PROBLEM DESCRIPTION: In the Gaza text, rewrite the part that opens with the words containing "This is exactly" and closes with "affair with Israel.", swapping "warplanes" for "drones".

STUDY TEXT:
++++++++++++++++++++

As the occupation expands, the areas we’re allowed to live in keep disappearing. According to the Euro-Med Human Rights Monitor, each person in Gaza is crammed into less space than that allocated to prisoners in Guantanamo Bay.

Even if the Israeli army withdraws, it wouldn’t mean anything because the places it will leave behind are no longer livable. There are no homes, no hospitals, no schools, no infrastructure.

People would be forced to remain in the west of Gaza simply because it’s slightly less destroyed. This is all compounded by the fact that Israel is pushing for buffer zones that will swallow even more of our land.

This is exactly what settler colonialism means: to remove the Indigenous people, replace them with settlers, normalize their absence, and rewrite the narrative as if they were never there.

Every time a country recognizes Israel, it tightens its grip on the region. That is why Israel does not stop violating and destroying everything Palestinian.

Whether through warplanes and tanks in Gaza, settler attacks in the West Bank or the illegal strangulation of Jerusalem, the goal is the same: to make Palestine disappear and to make the world gradually accept this disappearance as something normal.

Bargaining with our blood

The Abraham Accords, first signed before the current genocide, have taken root from the United Arab Emirates and Bahrain to Morocco and Sudan. Now, under Trump’s renewed push for normalization in 2025, even more countries are being drawn into this romantic affair with Israel.

On a visit to Riyadh in May, the US president declared that it was his “dream” to bring Saudi Arabia into the Abraham Accords.

++++++++++++++++++++

PROVIDED MATERIAL:
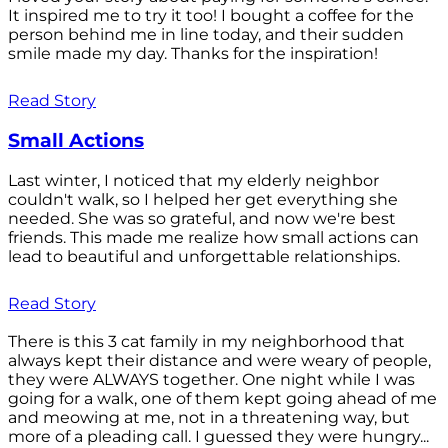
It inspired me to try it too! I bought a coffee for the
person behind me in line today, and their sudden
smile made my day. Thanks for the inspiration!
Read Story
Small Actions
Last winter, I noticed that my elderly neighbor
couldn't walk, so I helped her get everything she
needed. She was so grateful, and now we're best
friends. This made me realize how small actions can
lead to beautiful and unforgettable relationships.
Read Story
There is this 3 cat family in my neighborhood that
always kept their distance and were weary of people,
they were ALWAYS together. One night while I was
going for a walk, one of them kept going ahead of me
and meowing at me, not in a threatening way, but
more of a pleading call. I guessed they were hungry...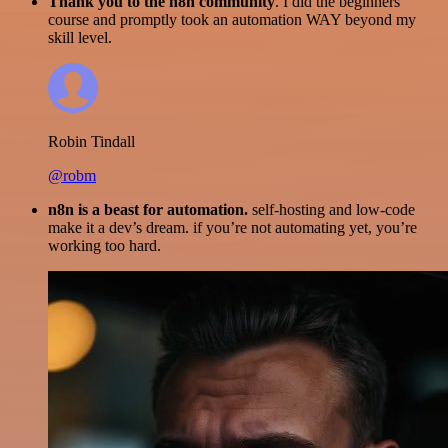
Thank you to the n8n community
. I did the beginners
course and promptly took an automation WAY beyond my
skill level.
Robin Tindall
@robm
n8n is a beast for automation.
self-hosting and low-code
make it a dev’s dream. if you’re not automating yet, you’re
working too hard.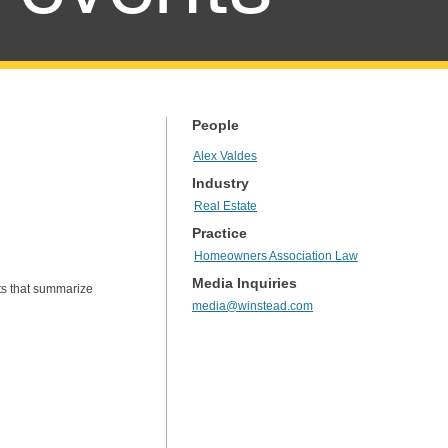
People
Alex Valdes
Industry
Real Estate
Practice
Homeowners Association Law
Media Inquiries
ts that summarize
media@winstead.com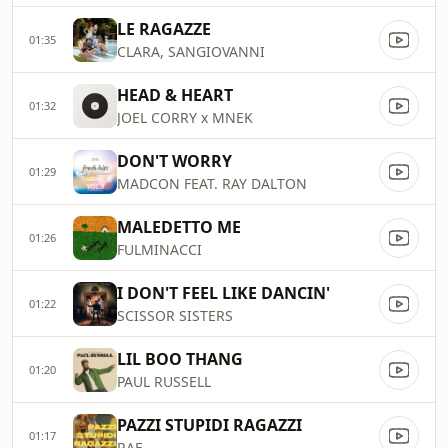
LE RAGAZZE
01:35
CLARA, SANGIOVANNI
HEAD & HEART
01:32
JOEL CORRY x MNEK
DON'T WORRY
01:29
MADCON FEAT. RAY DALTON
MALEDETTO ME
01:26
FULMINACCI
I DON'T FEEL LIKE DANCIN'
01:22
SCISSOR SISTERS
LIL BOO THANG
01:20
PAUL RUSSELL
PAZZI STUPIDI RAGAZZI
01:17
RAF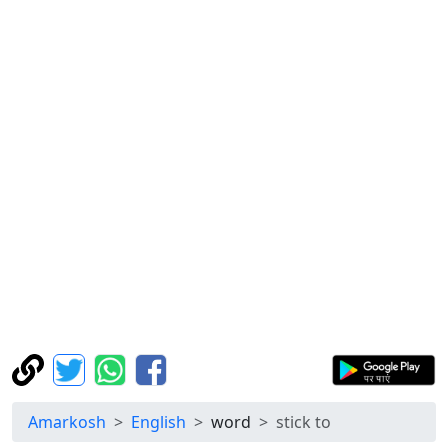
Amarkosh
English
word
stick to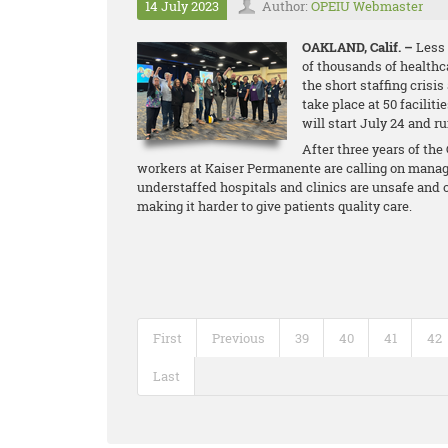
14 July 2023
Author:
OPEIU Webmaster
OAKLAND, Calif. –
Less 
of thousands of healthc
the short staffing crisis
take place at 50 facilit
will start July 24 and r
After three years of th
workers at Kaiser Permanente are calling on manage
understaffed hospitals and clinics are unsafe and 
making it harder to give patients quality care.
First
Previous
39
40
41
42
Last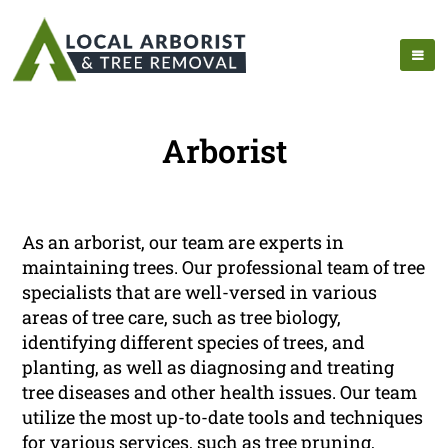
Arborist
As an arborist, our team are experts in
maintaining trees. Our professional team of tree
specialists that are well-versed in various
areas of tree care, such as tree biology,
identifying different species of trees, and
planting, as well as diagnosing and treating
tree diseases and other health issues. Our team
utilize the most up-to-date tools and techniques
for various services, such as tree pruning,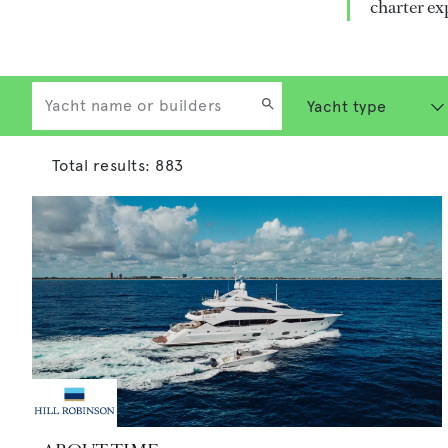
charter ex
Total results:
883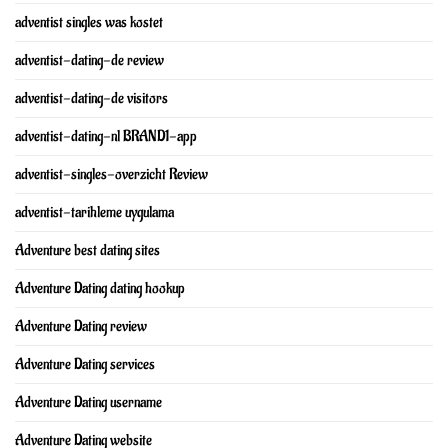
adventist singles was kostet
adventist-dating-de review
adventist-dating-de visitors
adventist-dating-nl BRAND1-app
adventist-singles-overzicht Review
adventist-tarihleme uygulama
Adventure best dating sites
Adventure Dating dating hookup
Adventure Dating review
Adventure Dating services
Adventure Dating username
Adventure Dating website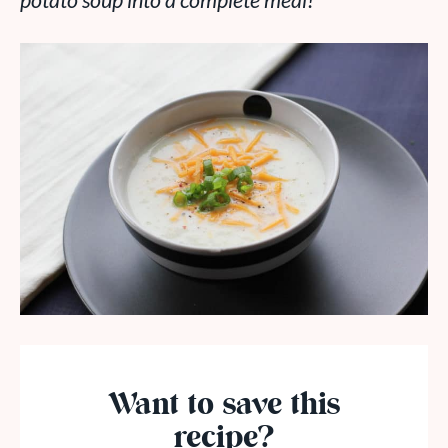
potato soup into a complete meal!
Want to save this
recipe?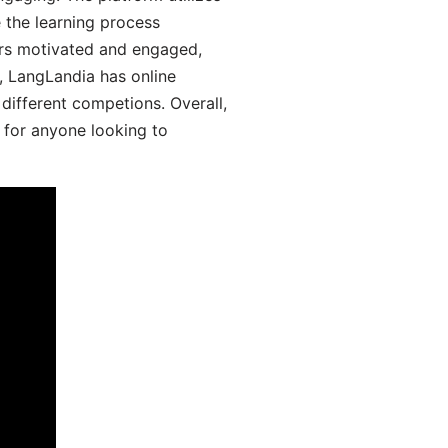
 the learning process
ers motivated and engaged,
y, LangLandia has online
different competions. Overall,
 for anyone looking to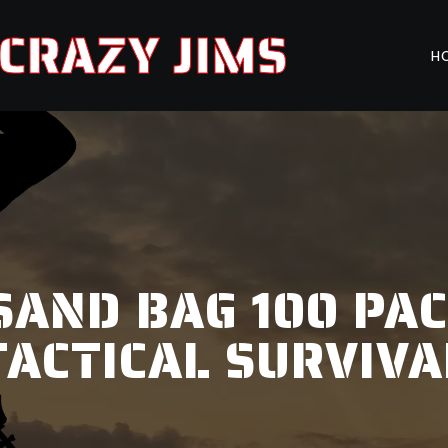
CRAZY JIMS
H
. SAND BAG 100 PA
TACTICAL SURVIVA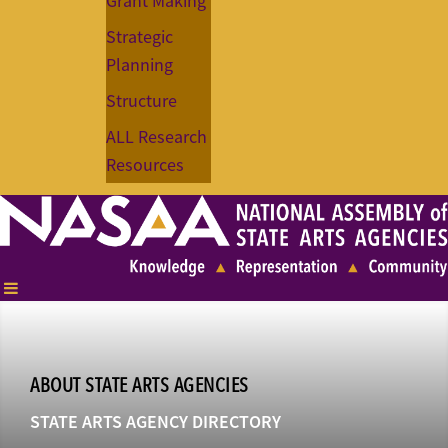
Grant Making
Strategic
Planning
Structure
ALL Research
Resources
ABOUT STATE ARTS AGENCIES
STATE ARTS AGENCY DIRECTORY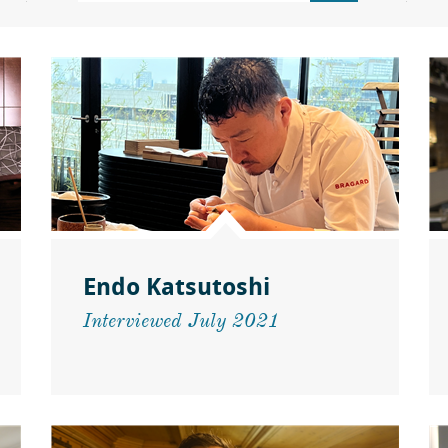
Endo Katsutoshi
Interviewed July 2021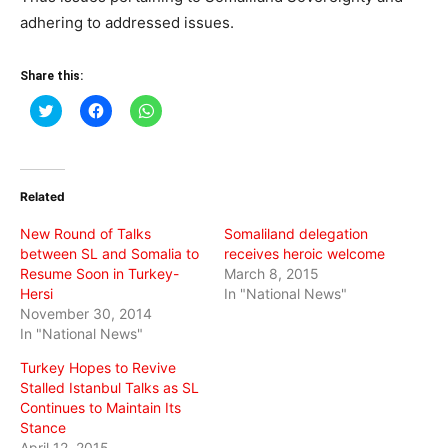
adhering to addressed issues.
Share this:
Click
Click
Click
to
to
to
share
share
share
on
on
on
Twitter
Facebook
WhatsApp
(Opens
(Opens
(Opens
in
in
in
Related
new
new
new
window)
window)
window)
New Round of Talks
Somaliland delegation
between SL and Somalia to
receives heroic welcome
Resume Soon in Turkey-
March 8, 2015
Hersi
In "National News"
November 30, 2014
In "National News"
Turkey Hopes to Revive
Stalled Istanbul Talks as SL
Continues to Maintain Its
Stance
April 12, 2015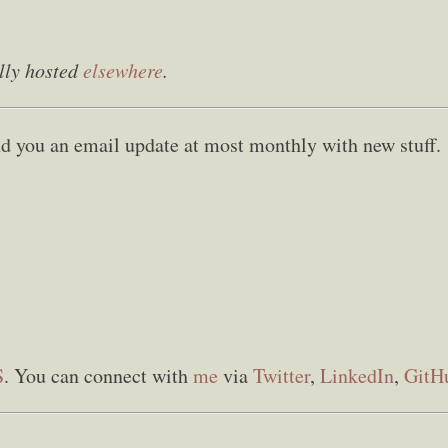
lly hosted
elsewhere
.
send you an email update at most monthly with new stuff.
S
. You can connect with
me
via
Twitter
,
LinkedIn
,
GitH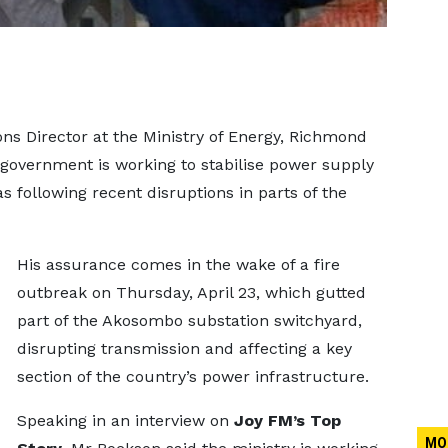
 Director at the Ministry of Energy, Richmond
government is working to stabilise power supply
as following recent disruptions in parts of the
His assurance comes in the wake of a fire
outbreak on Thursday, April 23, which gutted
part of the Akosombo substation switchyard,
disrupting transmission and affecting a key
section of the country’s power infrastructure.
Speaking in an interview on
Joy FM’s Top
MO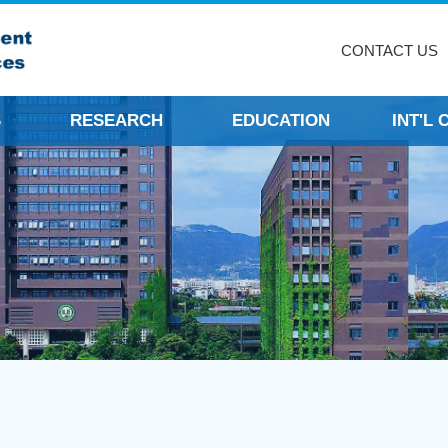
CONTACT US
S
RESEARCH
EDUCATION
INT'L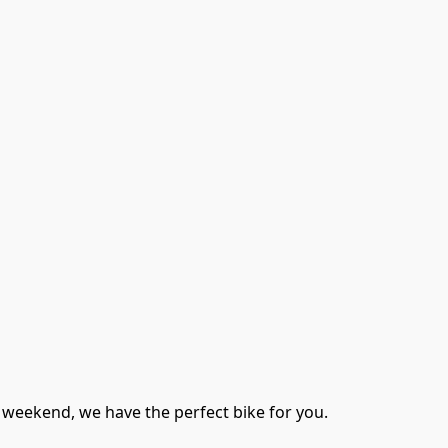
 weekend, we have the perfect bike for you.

++++++++++++++++++++

YOUR SOLUTION:
This is exactly what settler colonialism means: to remove the Indigenous people, replace them with settlers, normalize their absence, and rewrite the narrative as if they were never there.

Every time a country recognizes Israel, it tightens its grip on the region. That is why Israel does not stop violating and destroying everything Palestinian.

Whether through drones and tanks in Gaza, settler attacks in the West Bank or the illegal strangulation of Jerusalem, the goal is the same: to make Palestine disappear and to make the world gradually accept this disappearance as something normal.

Bargaining with our blood

The Abraham Accords, first signed before the current genocide, have taken root from the United Arab Emirates and Bahrain to Morocco and Sudan. Now, under Trump’s renewed push for normalization in 2025, even more countries are being drawn into this romantic affair with Israel.